I hope you realise the irony of this, in that this is exactly what tagging does - supply a flat identification system. Next thing you know, someone will decide they *want* hierarchy on top of their flat world. But the filesystem gives you the options for both. Either way it sounds more like a feature of the search system used, than the backend db. (There's nothing to stop you writing a graphical variant of find(1) that treats directories as tags irrespective of order, if you want!)
Saturday, 07 May 2005 12:13:45 (GMT Daylight Time, UTC+01:00)
Tim, I hear what your saying and now you point it out I do see the irony! Never was the quickest of cats.

I suppose your point on it being a feature of the search system is correct... I think you are hinting at this -> when a file is has a path like named X\Y\Z\file then it is tagged with X, Y and Z so when searching I can quickly retrieve it by using just the X tag instead of the whole path.
We should probably carry on this little discussion via email since I'm not sure that Dare put up his blog comments for us carry on a conversation.
Monday, 09 May 2005 19:18:56 (GMT Daylight Time, UTC+01:00)
So WinFS is a waste of time then?
cwinterb
Thursday, 20 April 2006 04:13:08 (GMT Daylight Time, UTC+01:00)
It takes all kinds of people to run a world, and if we didn't have people like Tim then we wouldn't have any sheep to shorn nor lackwits to enslave.
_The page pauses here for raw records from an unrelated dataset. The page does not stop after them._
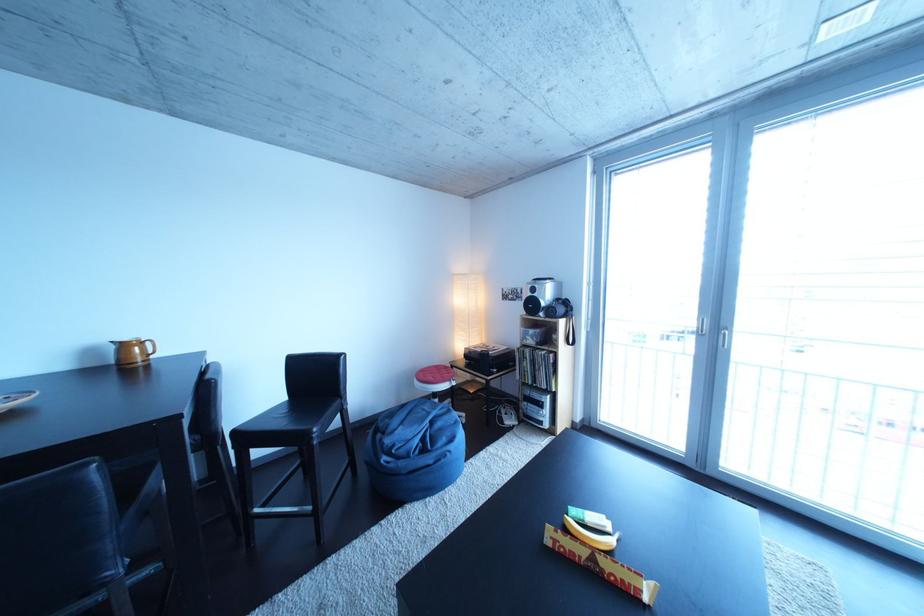
Where is `black chair sitting surface`? black chair sitting surface is located at coordinates (294, 416).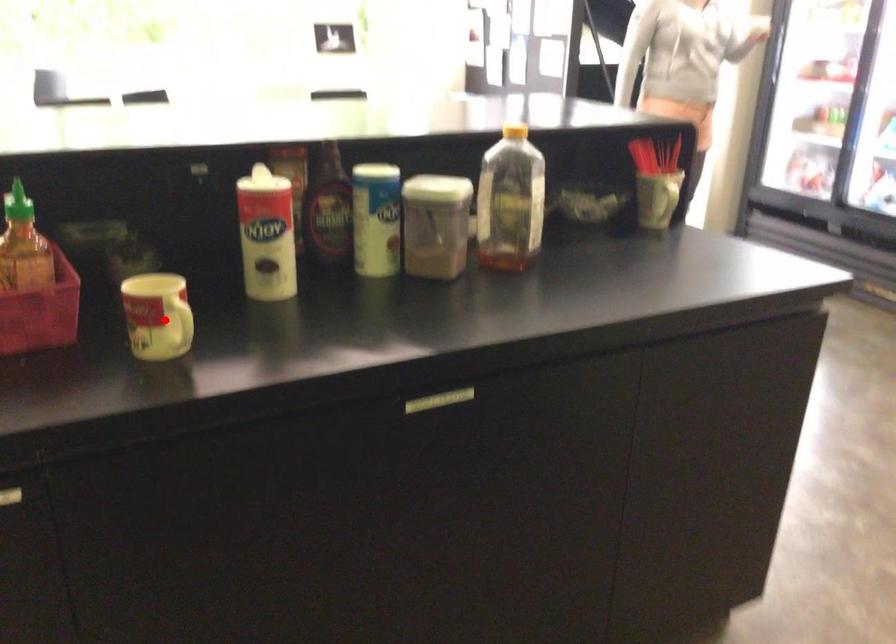
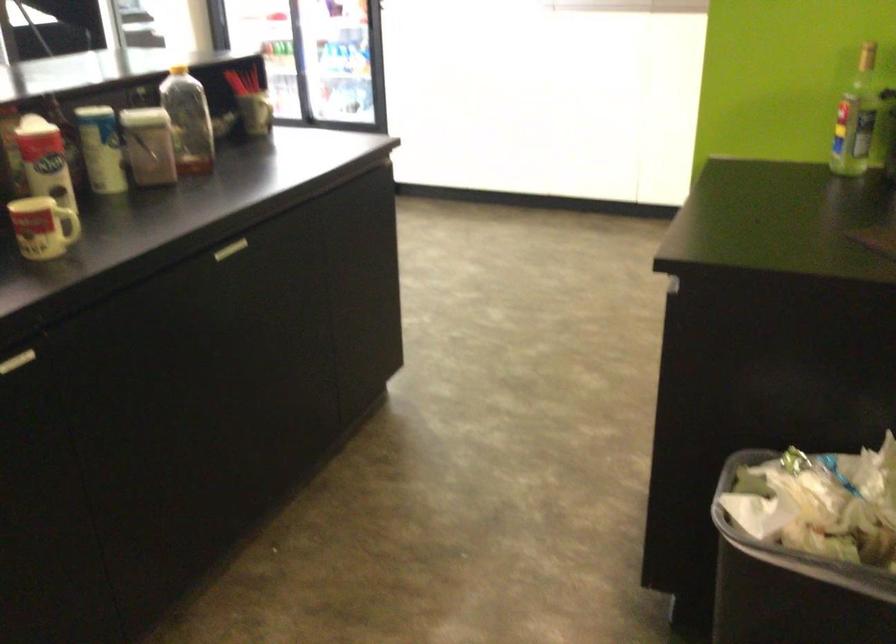
Question: I am providing you with two images of the same scene from different viewpoints. In image1, a red point is highlighted. Considering the same 3D point in image2, which of the following is correct?

Choices:
 (A) It is closer
 (B) It is farther

Answer: (B)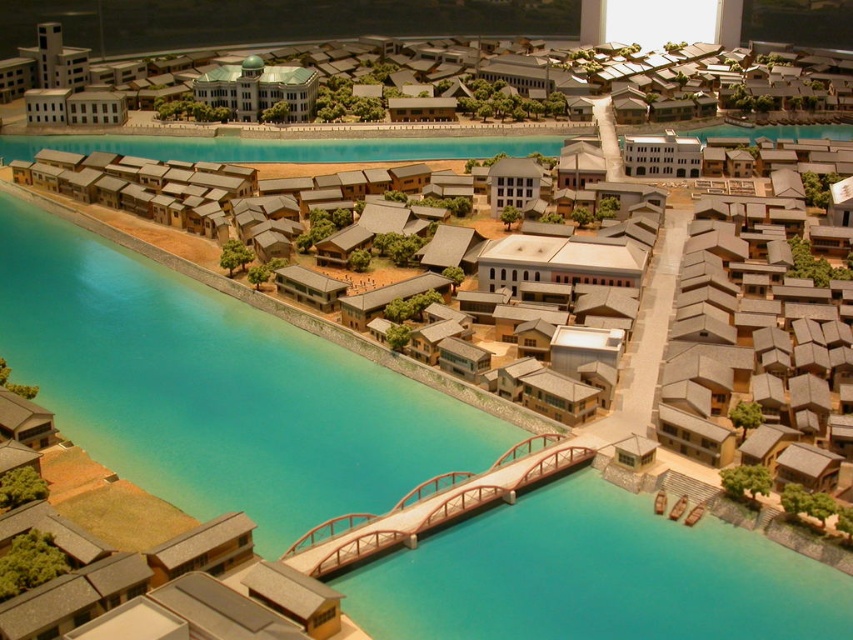
You are a visitor exploring the miniature town. You notice a point marked at coordinates (213,385). What is located at this point in the miniature town?

The point at coordinates (213,385) indicates transparent blue water at center.

You are a visitor standing at the edge of the miniature town facing the river. You notice the wooden bridge at center and the matte white building at center. Which object would appear larger to you?

The wooden bridge at center appears larger because it is closer to the viewer than the matte white building at center.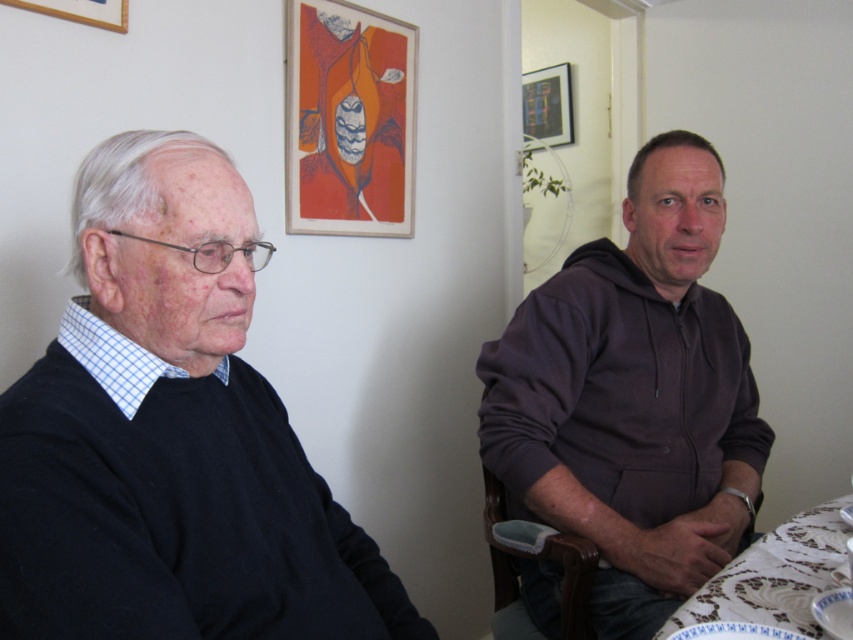
You are a delivery person trying to place a small package on the table near the white lace tablecloth at lower right. The package needs to be placed exactly 1.2 meters away from the wooden picture frame at upper left. Can you place it on that table?

The white lace tablecloth at lower right is 1.35 meters from the wooden picture frame at upper left. Since the required distance is 1.2 meters, placing the package on the table with the white lace tablecloth at lower right would be slightly farther than needed. You might need to find another location closer to the wooden picture frame at upper left.

You are a painter who needs to hang a new painting that is 3 feet wide. You are standing in the room and see the white lace tablecloth at lower right and the wooden picture frame at upper center. Can you fit the new painting between them without moving any existing items?

The distance between the white lace tablecloth at lower right and the wooden picture frame at upper center is 7.15 feet. Since the new painting is only 3 feet wide, it can fit between them as there is sufficient space.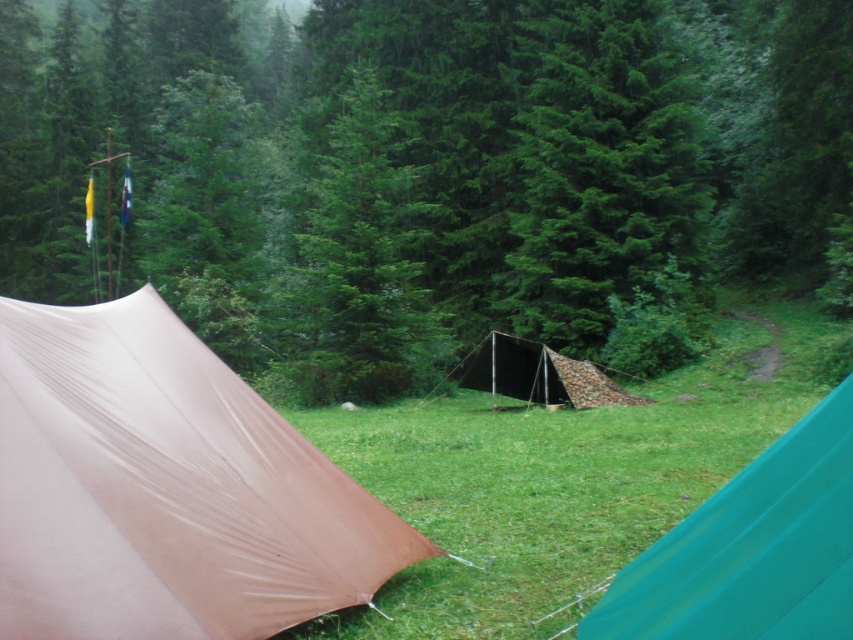
Which is behind, point (664, 147) or point (807, 464)?

The point (664, 147) is more distant.

Does green matte tree at upper center come behind camo fabric tent at center?

Yes, green matte tree at upper center is behind camo fabric tent at center.

Is point (86, 61) less distant than point (741, 541)?

No, (86, 61) is further to viewer.

This screenshot has width=853, height=640. I want to click on green matte tree at upper center, so click(427, 172).

Can you confirm if tan fabric tent at left is positioned below green grass at center?

No, tan fabric tent at left is not below green grass at center.

Does tan fabric tent at left appear over green grass at center?

Yes, tan fabric tent at left is above green grass at center.

Describe the element at coordinates (165, 488) in the screenshot. The image size is (853, 640). I see `tan fabric tent at left` at that location.

In order to click on tan fabric tent at left in this screenshot , I will do `click(165, 488)`.

Is point (769, 577) positioned in front of point (590, 397)?

Yes, it is.

Can you confirm if camo fabric tent at center is thinner than camouflage fabric tent at center?

Indeed, camo fabric tent at center has a lesser width compared to camouflage fabric tent at center.

You are a GUI agent. You are given a task and a screenshot of the screen. Output one action in this format:
    pyautogui.click(x=<x>, y=<y>)
    Task: Click on the camo fabric tent at center
    This screenshot has width=853, height=640.
    Given the screenshot: What is the action you would take?
    pyautogui.click(x=752, y=548)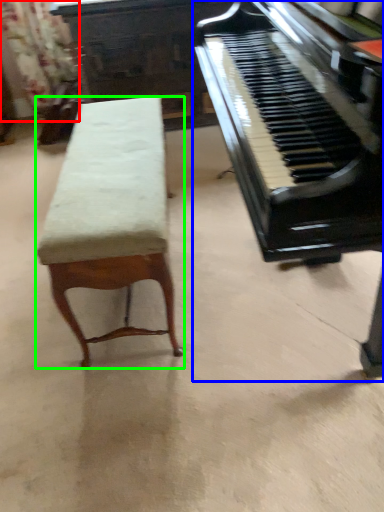
Question: Considering the real-world distances, which object is farthest from curtain (highlighted by a red box)? piano (highlighted by a blue box) or furniture (highlighted by a green box)?

Choices:
 (A) piano
 (B) furniture

Answer: (A)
First, every system is exactly like every other system if you squint hard enough. Thus, filesystems are "exactly like" databases if only blah blah blah. Of course, this completely misses the point that every single interesting thing in computer science is a consequence of human psychology. And human psychology puts a brick right through the idiot notion of "squinting hard enough". (Feel free to ignore this advice Tim, as a programmer you're expected to ignore practical reality.)

Second, the order of precedence argument is far from wrong. When you actually have to categorize a few hundred to several thousand novels, sets of photos (yes, hundreds of *sets* of photos) and movies, the combinatorial explosion becomes impossible to deal with. Does this movie go under lesbian or whips or black? Does this novel go under highlander, romance or extra good?

Third, it is in fact ALL in the searching. And it's obvious that neither Tim nor Alex James understand the context in which delicious works. Well here it is, so listen up and pay attention folks.

Delicious works because searching is AUTOMATIC and BRAIN-DEAD. And I don't mean searching for objects that have already been tagged. No, what's automatic and brain-dead is searching for tags to categorize stuff. And a little wee thought into the problem ought to enlighten everyone about why this matters.

It should be obvious, at least in retrospect, that anyone that amasses a large database of objects stores 10x more objects than they'll ever retrieve. You retrieve 10x more objects than you'll ever store, but the objects you retrieve are invariably OTHER people's objects and so they don't count.

The average user reads, watches, or listens to 100 objects that belong to OTHER PEOPLE, categorizes 10 of them, and then later retrieves just 1. This is why "searching" for objects simply doesn't matter. What does matter is automated searching for tags. This is what delicious is all about.

So until you have a filesystem that automatically makes suggestions for tags based on tags that already exist, object type, filename, and any other remotely relevant information, you have nothing even remotely like delicious, only something that is "exactly like" delicious "if you squint hard enough".